Country in need of 35 million gallons of water
SUE-ANN WAYOW firstname.lastname@example.org
THE country needs an additional 35 million gallons of water if all citizens are to receive a steady supply of water every day, says Minister of the Environment and Water Resources Ganga Singh.
Singh said the Water and Sewerage Authority (WASA) was working feverishly to try and supply everyone with a daily supply.
He was speaking at the commissioning of the Chin Chin Road Pipeline Project on Wednesday.
Singh said when the People's Partnership government came into power in 2010, 18 per cent of the country had a 24/7 water supply. He said today, 49 per cent was receiving a 24/7 supply.
Singh, who spoke about the several water treatment plants that were constructed and wells drilled, said those projects added 8.4 million gallons of water available for use.
He said WASA was drilling six more wells in Point Fortin, Port of Spain, and Santa Cruz which will supply an additional 800,000 gallons.

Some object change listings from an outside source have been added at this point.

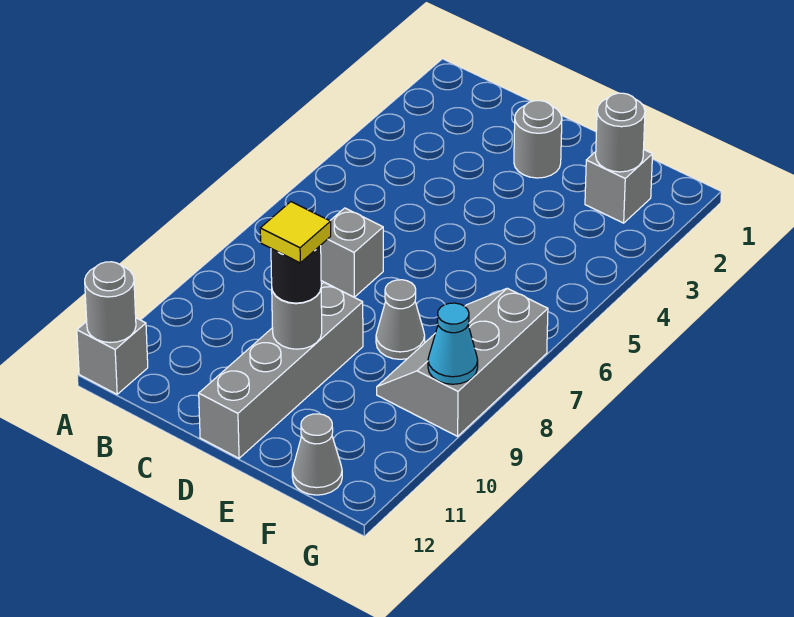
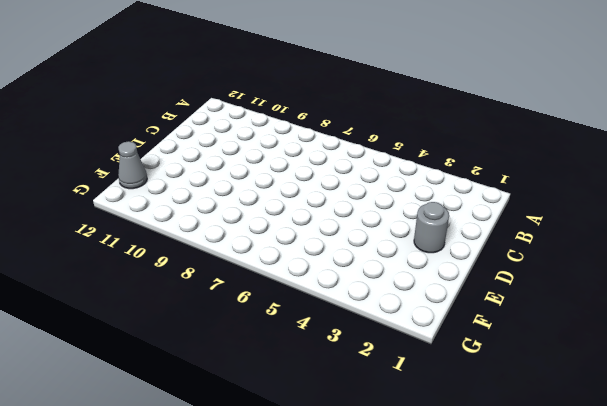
none -> grey brick A12 level 1
none -> grey brick C7 level 1
none -> grey brick D9:D12 level 1

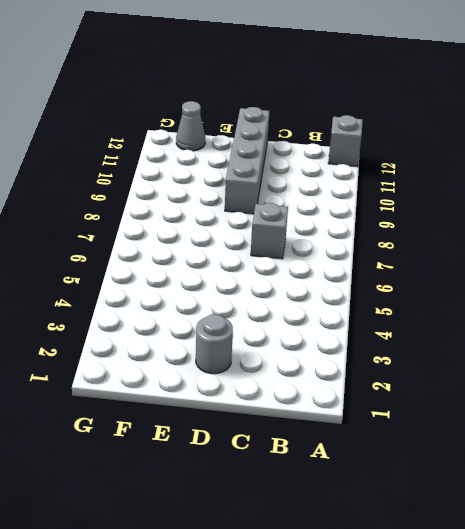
none -> grey cone E8 level 1
none -> grey brick F2 level 1
none -> grey slope F7:G9 level 1 top G

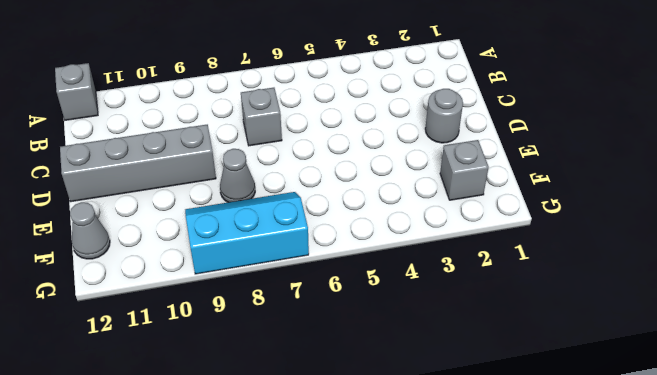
cyan slope F7:G9 level 1 top G -> grey slope F7:G9 level 1 top G
none -> grey round brick A12 level 2
none -> grey round brick D10 level 2
none -> grey round brick F2 level 2

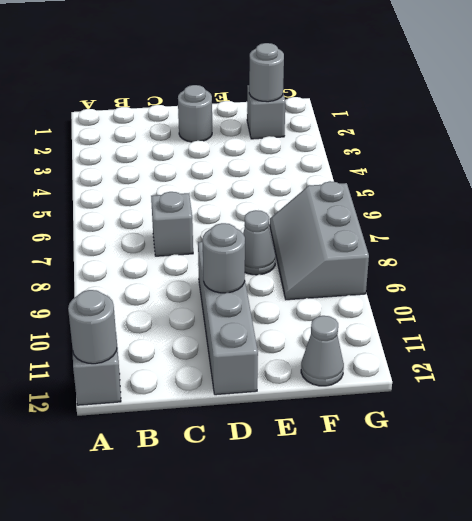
none -> cyan cone G9 level 2
none -> black round brick D10 level 3
none -> yellow tile D10 level 4

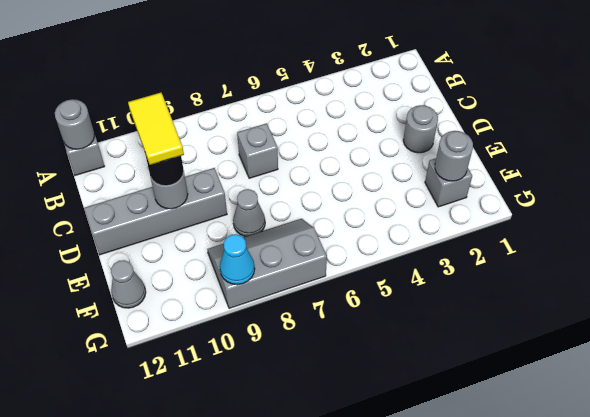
yellow tile C10:D10 level 4 -> yellow tile D10 level 4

By 2014, the Desalination Company of Trinidad and Tobago (DESALCOTT) was working towards increasing water production at the Point Lisas Plant by ten million gallons daily he said.
Singh also said: "Our third measure is an environmentally friendly one, that is at the cutting edge of technology. Currently, we have at the Beetham Sewage Plant, 24 million gallons of tertiary treated water entering the Gulf of Paria. We are taking that water and treating 11 million gallons of it for industrial water use by the industries in Point Lisas. There will be collectively a total of 34.4 million gallons of additional water available for domestic use when the Beetham Plant comes into effect."
The minister said WASA’s total production capacity has increased by 8.4 million gallons per day from 224 million gallons in 2010 to 232.4 million gallons per day this year.
Pipeline installation was undertaken in 55 communities under the National Social Development Programme.
$470 million was spent to install over 400 kilometres transmission and distribution pipelines he said.
Singh said in Tobago, 69 per cent of the population has a 24/7 water supply and by 2014, everyone should receive a 24/7 with the completion of two new projects.
The Chin Chin project replaced the 30-year-old, leaking 600 millimetre diameter steel main from Las Lomas Water Treatment Plant to Cunupia to integrate transmission systems of the Las Lomas and Caroni Water Treatment plants.
The project which was done in two phases was completed in twelve months at a cost of $31,363,000.